The point is city council people, who worked hard to get elected to office to influence things, will enjoy greatly interrogating the police’s programs, initiatives, and budget.
It’ll be like a drug. Once they see how they can shape at least some of the police budget, council will want to expand their scope.
2 — Each council meeting will have fireworks and highlight the argument for local control
I don’t have the polling but my guess is that a majority of Kansas Citians don't know that we can’t actually control our own police department.
It’s why the council and mayor still get a lot of the blame for violence and crime.
But in the new process, the police will have to come back to city council multiple times. And unlike the current Kansas City Police Department updates, these will not be well orchestrated, rah-rah presentations. Each presentation will be a show.
Every local television station and journalist will be there.
Every time, people will have to be reminded exactly why the Kansas City Police have to present another program and idea—the lack of local control.
Besides structural challenges in changing the status quo, highly involved people and special interests have dominated the conversation about local control. But most normal people, if they know about it, think our current reality is absolutely nuts.
A constant explainer can hopefully move the needle even more.
3 — Expose the police department’s lack of creativity
If you have listened to some people, you’d think Chief Rick Smith’s addition of a few social workers, which was at first majority grant-funded, was the most revolutionary idea of all time. However, they are also the first on the chopping block…
It was a good step in the right direction but hardly groundbreaking.
My hunch is that the police department’s proposals will be underwhelming.
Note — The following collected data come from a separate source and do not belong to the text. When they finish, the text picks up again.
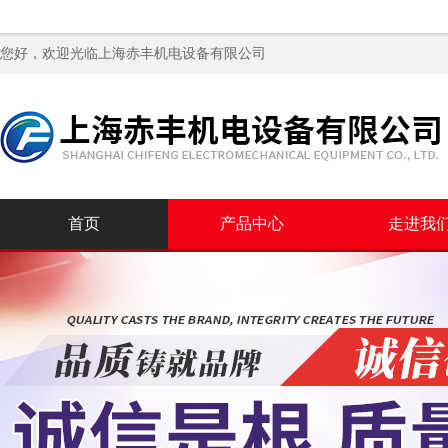
您好，欢迎光临
上海赤丰机电设备有限公司
首页
产品中心
走进我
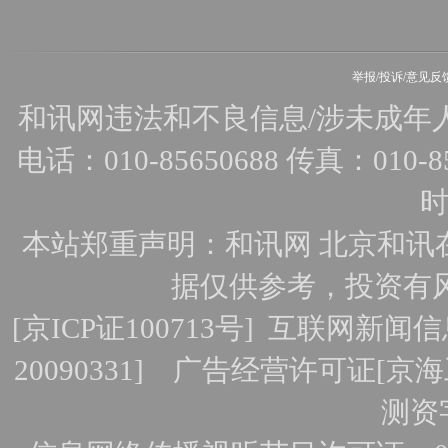
举报/投诉/意见反
和讯网违法和不良信息/涉未成年人有害
电话：010-85650688 传真：010-856
时
本站郑重声明：和讯网 北京和讯
据仅供参考，投资有
[
京ICP证100713号
]
互联网新闻信
20090331]
广告经营许可证[京海工
测资字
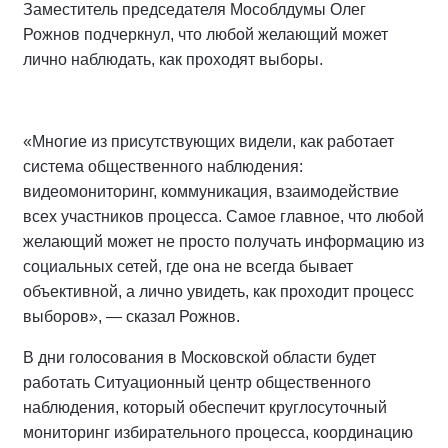
Заместитель председателя Мособлдумы Олег
Рожнов подчеркнул, что любой желающий может
лично наблюдать, как проходят выборы.
«Многие из присутствующих видели, как работает
система общественного наблюдения:
видеомониторинг, коммуникация, взаимодействие
всех участников процесса. Самое главное, что любой
желающий может не просто получать информацию из
социальных сетей, где она не всегда бывает
объективной, а лично увидеть, как проходит процесс
выборов», — сказал Рожнов.
В дни голосования в Московской области будет
работать Ситуационный центр общественного
наблюдения, который обеспечит круглосуточный
мониторинг избирательного процесса, координацию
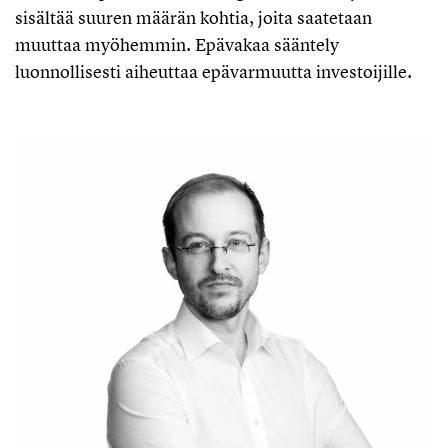
sisältää suuren määrän kohtia, joita saatetaan
muuttaa myöhemmin. Epävakaa sääntely
luonnollisesti aiheuttaa epävarmuutta investoijille.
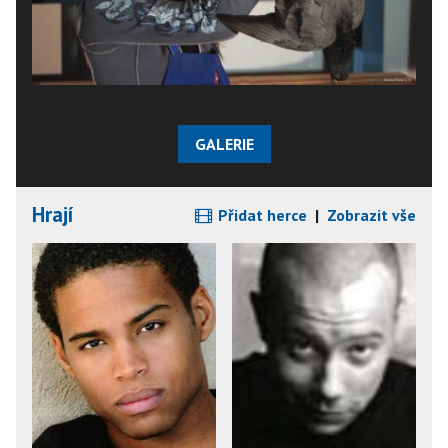
GALERIE
Hrají
Přidat herce
|
Zobrazit vše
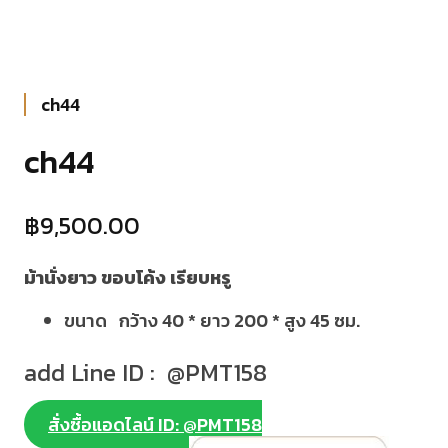
ch44
ch44
฿
9,500.00
ม้านั่งยาว ขอบโค้ง เรียบหรู
ขนาด กว้าง 40 * ยาว 200 * สูง 45 ซม.
add Line ID : @PMT158
สั่งซื้อแอดไลน์ ID: @PMT158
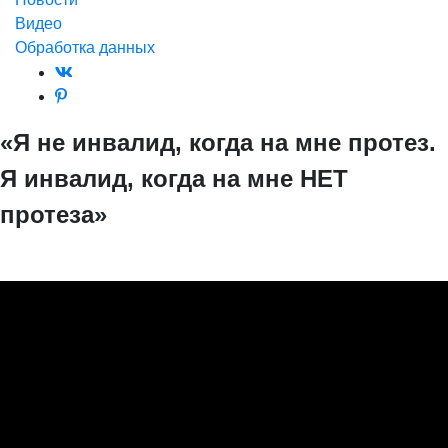
Видео
Обработка данных
«Я не инвалид, когда на мне протез.
Я инвалид, когда на мне НЕТ
протеза»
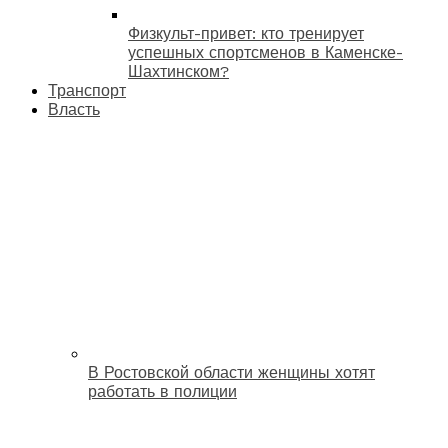
Физкульт-привет: кто тренирует
успешных спортсменов в Каменске-
Шахтинском?
Транспорт
Власть
В Ростовской области женщины хотят
работать в полиции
They have gobbled up funding for years with little to show for it as our homicides continue to break records.
I’m not sure they’ll be able to come up with evidenced-based programs that aren’t more police or vague “community engagement” events.
That constant showcase will demonstrate the limitations of a police-only public safety solution and the department’s leaders.
The new process creates exposure for criticism, collaboration, and improvement
Some activists were dismayed that the police budget actually increased rather than decreased but the changes passed by council creates an exposure the police department has probably never experienced.
Extra sunlight on their operations, ideas, and most importantly budget will have political implications that potentially set the stage for a stronger movement toward local control.
We can only hope.
Kansas City is the 8th most deadly city in America.
We can’t keep doing the same thing over and over.